Why Camp David As The Summit’s Location Is Notable?
Friday’s meeting would have been unimaginable until recently, with the two US allies maintaining complicated ties for decades over Japan’s 1910-1945 occupation of the Korean Peninsula. It’s said Yoon has lately been navigating a challenging world as he tries to improve ties with Tokyo.
Analysts have often raised concerns over poor Japan-South Korea relations impacting Washington’s approach towards China and the wider Indo-Pacific region.

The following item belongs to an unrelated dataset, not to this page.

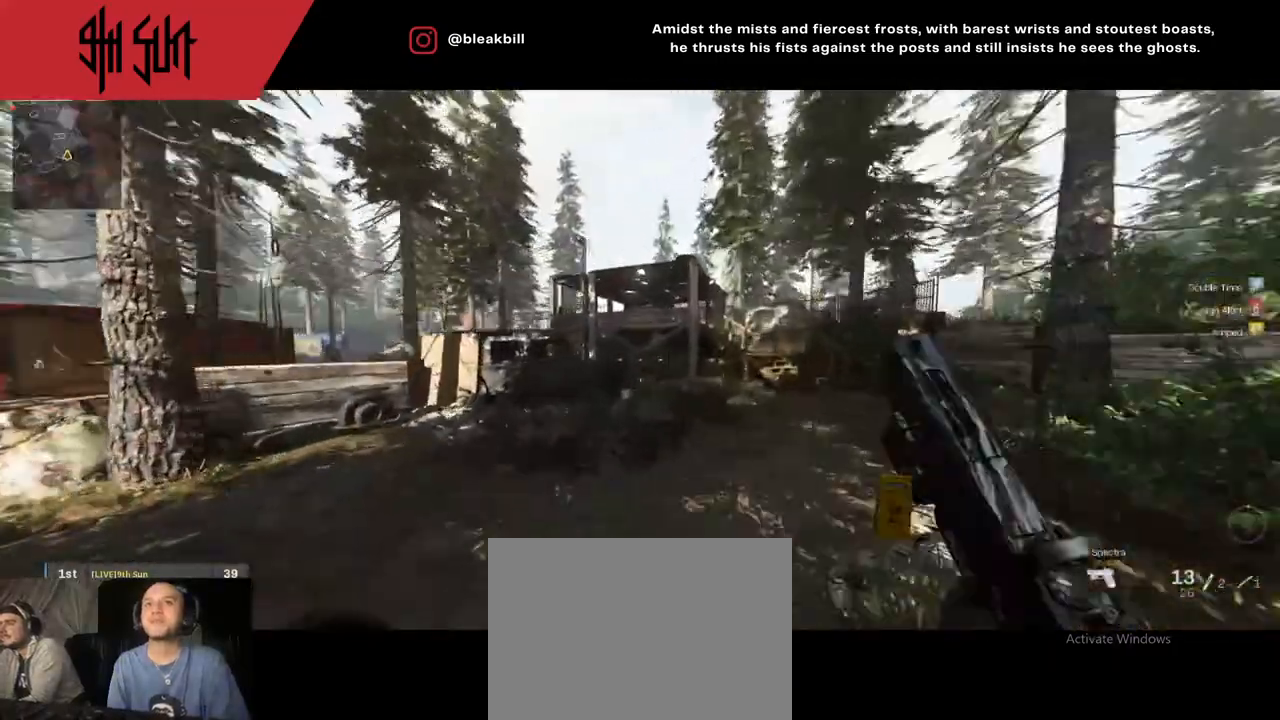
{"buttons": [], "left_stick": "up", "right_stick": "center", "events": [[300, "right_stick", "left"], [417, "CIRCLE", "down"], [483, "CIRCLE", "up"], [483, "right_stick", "center"]]}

But the evidently strengthening ties between the two countries have offered the US a new opportunity.
While the trilateral summit comes amid an increase in North Korean weapons tests and China’s approach to the disputed region, the location of the meeting is also important as Camp David in Maryland has historically been a site where landmark and controversial agreements are reached.
“Mini NATO” Structure In Northeast Asia
Earlier this week, the Beijing-supported Global Times news outlet offered a conflicting statement in an op-ed piece that the upcoming summit was part of an aim to form a “mini NATO” structure in Northeast Asia that will be destructive to regional security.
But the US isn’t seeking a conflict with China, the Biden administration has constantly stressed, frequently sending several top American officials to Beijing as part of a push to maintain open lines of communication. But simmering tensions between the two countries exist.
Ties remain strained over a number of problems, including the situation concerning Taiwan, which China claims as part of its territory. Vedant Patel, the US State Department’s deputy spokesperson, recently stressed Friday’s summit shouldn’t be viewed as a “provocative” step.